As my tea journey continues, I refine my observations of relatively similar teas and find subtle differences that all of a sudden make them seem more special and different from one another.
I'm always puzzled as to the names that Chinese choose for their teas. They seem so far-fetched from what they seem to be. Wilted little leaves with names such as "Golden Monkey", "Snow Dragon" and even "White Peony" often leave me puzzled. One must have a very developed sense of imagination to come up with such names!
I'm still uncertain as to the origin of "Nine Bend Black Dragon", but perhaps it has something to do with its blackness, which is because the leaves are fermented prior to firing them. In any case, the dry leaf is medium-small black shoots with occasional golden or yellow tip. Their scent is of roasted grain, dry grass, with slightly malty undertones. It reminded me of roasted pumpkin or butternut squash!
The infused leaf turns into a tawny & olive green unfurled leaf, with some twigs. The leaf seems to be broken during its process. The scent is true to the dry leaf - roasted pumpkin or grain. There is a slight floral fresh undertone to it.

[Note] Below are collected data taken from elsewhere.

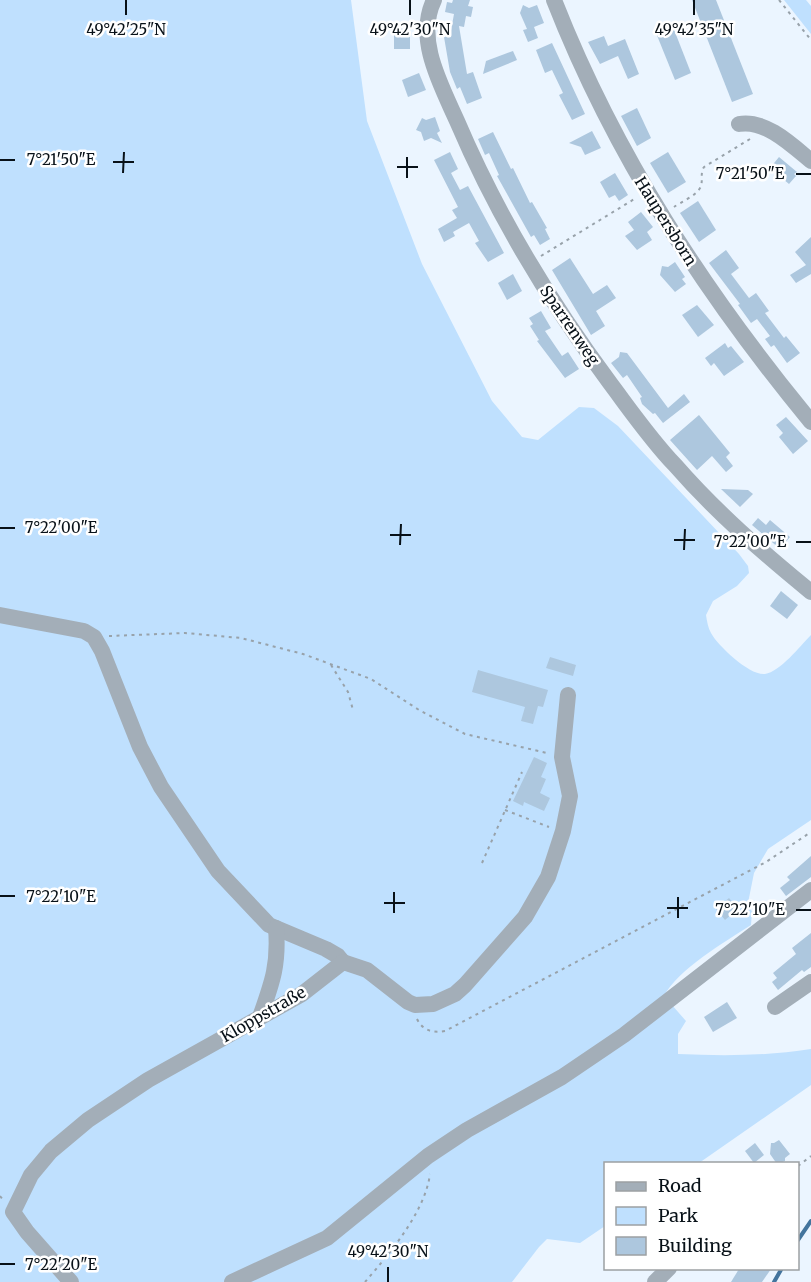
<svg xmlns="http://www.w3.org/2000/svg" width="811" height="1282" font-family="Merriweather,serif">
<style>
.green{fill:#bfe0fe}
.lines{fill:none;stroke-linecap:round;stroke-linejoin:round}
.stream{stroke:#43749d;stroke-width:4}
.building{fill:#adc7de}
.path{stroke:#98a2aa;stroke-width:2;stroke-dasharray:3 4.5;stroke-linecap:butt}
.minor{stroke:#a3aeb8;stroke-width:16}
.ticks{fill:none;stroke:#081118;stroke-width:2}
.labels{text-anchor:middle;stroke-width:5;stroke-linejoin:round;paint-order:stroke}
.street-label{font-size:16px;fill:#081118;stroke:#fff}
.ticks-label{font-size:15px;text-anchor:middle;fill:#081118;stroke:#fff;stroke-width:5;stroke-linejoin:round;paint-order:stroke}
</style>
<rect width="100%" height="100%" fill="#ebf5ff"/>
<!-- green -->
<g class="green">
<path d="M0,0H351L367,121L422,264L492,401L522,437L538,440L579,407L594,408L618,426L739,554L748,566L749,573L737,586L713,601L706,615C707,621 708,628 711,633C718,646 750,676 765,674C780,672 800,646 811,635V820L768,849L754,873L748,903L752,912L751,925C725,942 678,969 664,996L686,1021L678,1034V1054C723,1056 766,1056 811,1049V1085L699,1163L606,1164L605,1226L580,1243L547,1239L539,1247L512,1282H0Z"/>
<path d="M784,0H806L811,6V34Z"/>
</g>
<g class="lines">
<!-- stream -->
<g class="stream">
<path d="M798,1240L811,1221"/>
<path d="M774,1282L782,1268"/>
</g>
</g>
<!-- building -->
<g class="building">
<path d="M453,0H470L468,6L473,7L471,17L466,16L464,27L459,26L467,74L473,72L482,98L467,104L460,87L457,89L450,72L444,37L450,36L454,14L445,12L447,2L452,3Z"/>
<path d="M692,0H716L753,94L732,102Z"/>
<path d="M523,5L529,8L537,5L544,23L534,27L538,38L528,42L523,30L527,29L520,13Z"/>
<path d="M400,27L404,31H410V49H394V33Z"/>
<path d="M673,27L691,73L675,80L656,33Z"/>
<path d="M604,36L608,46L625,39L639,74L628,79L618,56L600,64L588,42Z"/>
<path d="M552,43L585,114L572,120L559,95L563,93L552,70L545,73L536,50Z"/>
<path d="M513,51L517,60L483,74L486,61Z"/>
<path d="M419,73L426,90L408,97L402,80Z"/>
<path d="M637,108L651,138L637,146L621,116Z"/>
<path d="M435,117L440,131L437,133L442,143L431,138L424,141L421,132L416,130L422,118L426,120Z"/>
<path d="M592,131L601,148L585,155L581,147L569,143Z"/>
<path d="M493,132L511,169L513,168L530,203L532,202L547,228L545,229L550,239L540,245L534,235L531,237L497,176L499,175L489,153L485,155L478,139Z"/>
<path d="M450,152L458,169L451,173L460,190L468,186L504,253L488,262L475,243L479,241L469,223L453,232L455,236L444,242L438,229L457,218L452,210L458,207L434,160Z"/>
<path d="M668,152L686,182L668,193L650,163Z"/>
<path d="M779,157L797,172L794,174L796,176L789,184L770,168Z"/>
<path d="M615,173L628,195L619,201L615,195L609,198L600,182Z"/>
<path d="M698,201L716,230L699,242L680,213Z"/>
<path d="M641,212L653,227L647,232L652,240L637,250L625,236L634,230L628,222Z"/>
<path d="M811,237V274L796,283L790,275L806,265L795,252Z"/>
<path d="M726,250L739,268L731,274L749,298L756,293L769,311L765,313L784,338L786,336L800,353L787,363L774,345L771,347L765,339L770,336L757,319L751,323L738,305L740,304L709,263Z"/>
<path d="M570,258L593,294L607,285L616,298L596,311L605,326L591,335L552,270Z"/>
<path d="M675,262L685,277L682,279L686,284L675,292L660,275L662,266L668,267Z"/>
<path d="M513,274L522,291L507,300L498,283Z"/>
<path d="M697,305L714,325L698,337L682,315Z"/>
<path d="M541,311L551,328L545,331L562,356L568,352L579,369L565,378L537,341L539,340L530,326L533,324L529,318Z"/>
<path d="M725,343L728,348L731,346L744,362L724,376L714,363L711,366L705,358Z"/>
<path d="M620,352L627,353L668,408L684,394L690,402L663,423L655,413L653,414L642,404L640,398L642,397L627,375L623,378L611,363L619,357Z"/>
<path d="M699,415L730,453L726,457L733,466L726,472L712,456L697,470L670,440Z"/>
<path d="M786,417L808,441L793,454L779,437L783,433L776,425Z"/>
<path d="M721,489L748,490L753,494L740,507Z"/>
<path d="M758,518L766,525L770,520L790,537L780,549L752,525Z"/>
<path d="M781,591L798,605L787,619L770,606Z"/>
<path d="M550,657L576,665L573,676L546,668Z"/>
<path d="M478,670L548,690L543,707L538,706L533,724L521,721L525,707L472,692Z"/>
<path d="M534,757L547,763L541,777L546,779L540,793L550,798L544,811L524,802L523,806L513,801Z"/>
<path d="M811,856V877L786,896L780,888L790,880L787,877Z"/>
<path d="M729,898L738,909L725,920L716,909Z"/>
<path d="M811,933V967L804,972L802,970L778,990L772,982L777,978L773,973L796,954L792,948Z"/>
<path d="M727,1002L737,1018L713,1032L704,1017Z"/>
<path d="M779,1140L790,1154L785,1158V1161L777,1164L770,1154L771,1143H774Z"/>
<path d="M755,1143L764,1155L754,1163L745,1151Z"/>
<path d="M739,1269H771L762,1282H731Z"/>
</g>
<g class="lines">
<!-- path -->
<g class="path">
<path d="M779,0L811,40"/>
<path d="M674,207C681,202 698,195 701,186C703,179 700,173 704,167L750,139"/>
<path d="M541,256L636,198"/>
<path d="M109,636L185,633L241,638L303,654L371,679L419,710L465,734L547,753"/>
<path d="M331,665L348,692L353,710"/>
<path d="M505,810L549,827"/>
<path d="M482,863L522,772"/>
<path d="M417,1019C423,1031 433,1033 445,1031L766,862L811,832"/>
<path d="M798,1166L811,1156"/>
<path d="M0,1196L4,1201"/>
<path d="M365,1282C390,1253 425,1212 430,1174"/>
</g>
<!-- minor -->
<g class="minor">
<path d="M434,0C415,39 441,85 457,121C497,215 549,301 610,383C631,411 651,440 675,465C716,512 762,552 811,592"/>
<path d="M554,0C615,156 705,293 811,422"/>
<path d="M739,124C765,119 792,145 811,161"/>
<path d="M0,615L84,631L94,637L102,651L140,747L161,787L218,871L269,925L326,949L338,956L343,962"/>
<path d="M775,1007L811,982"/>
<path d="M260,1017C272,983 279,965 276,928"/>
<path d="M71,1282L27,1232L13,1212L31,1175L51,1151L88,1120L148,1080L302,994L343,962L367,970L408,1002L415,1005L433,1004L455,994L465,985L525,917L548,877L563,831L570,796L562,757L568,695"/>
<path d="M232,1282L327,1238L428,1156L467,1130L562,1077L624,1035L811,890"/>
<path d="M655,1282L669,1268"/>
</g>
</g>
<!-- ticks -->
<path class="ticks" d="M126,15V0M410,15V0M694,15V0M0,160H15M113,162H134M397,167H418M123,173L124,152M796,174H811M407,178V157M0,528H15M390,535H411M674,540H695M796,542H811M400,545L401,524M684,550L685,529M0,896H15M384,903H405M667,908H688M796,910H811M394,913V892M678,918V897M0,1264H15M388,1282V1267"/>
<g class="labels">
<!-- street labels -->
<g class="street-label">
<text transform="translate(666 221) rotate(58)" y="6">Haupersborn</text>
<text transform="translate(570 325) rotate(56)" y="6">Sparrenweg</text>
<text transform="translate(263 1014) rotate(-30)" y="6">Kloppstraße</text>
</g>
</g>
<g class="ticks-label">
<text x="126" y="35">49°42'25"N</text>
<text x="410" y="35">49°42'30"N</text>
<text x="694" y="35">49°42'35"N</text>
<text x="61" y="165">7°21'50"E</text>
<text x="750" y="179">7°21'50"E</text>
<text x="61" y="533">7°22'00"E</text>
<text x="750" y="547">7°22'00"E</text>
<text x="61" y="902">7°22'10"E</text>
<text x="750" y="915">7°22'10"E</text>
<text x="388" y="1257">49°42'30"N</text>
<text x="61" y="1270">7°22'20"E</text>
</g>
<!-- legend -->
<rect x="604" y="1162" width="195" height="108" fill="#ffffff" stroke="#9ca0a3" stroke-width="1.5"/>
<rect x="616" y="1182" width="30" height="9" fill="#a3aeb8" stroke="#9ca0a3" stroke-width="1.5"/>
<text x="658" y="1192" font-size="18" fill="#081118">Road</text>
<rect x="616" y="1207" width="30" height="18" fill="#bfe0fe" stroke="#9ca0a3" stroke-width="1.5"/>
<text x="658" y="1222" font-size="18" fill="#081118">Park</text>
<rect x="616" y="1237" width="30" height="18" fill="#adc7de" stroke="#9ca0a3" stroke-width="1.5"/>
<text x="658" y="1252" font-size="18" fill="#081118">Building</text>
</svg>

The liquor is reddish brown and bright. It has a sour, roasted grain scent. It's flavour is sour in the beginning. It dries the tip of the tongue and tastes very similar to hojicha (roasted Japanese green tea). I'm personally not fond of hojicha, but this tea is not bad, and the dry first impression improves in the back of the mouth where it is experienced as sweet!
Pairing suggestions: I can't get over the association of roasted butternut, so to me it has an immediate "fall" association. I would serve this with dinner of sage-roasted roots and vegetables (yams, Jerusalem artichokes, butternut squash, portobello mushroom), brown rice pilaf and spicy vegetable stew or even a curry. I can't really think of it as a dessert tea without going the pumpkin pie route... And I probably would do just that!
Blending notes: I doubt that I would personally use it in any of my tea blends; but because of its pumpkin association, it might work well in pumpkin-spice themed chai, along with a smoother Assam tea, for instance.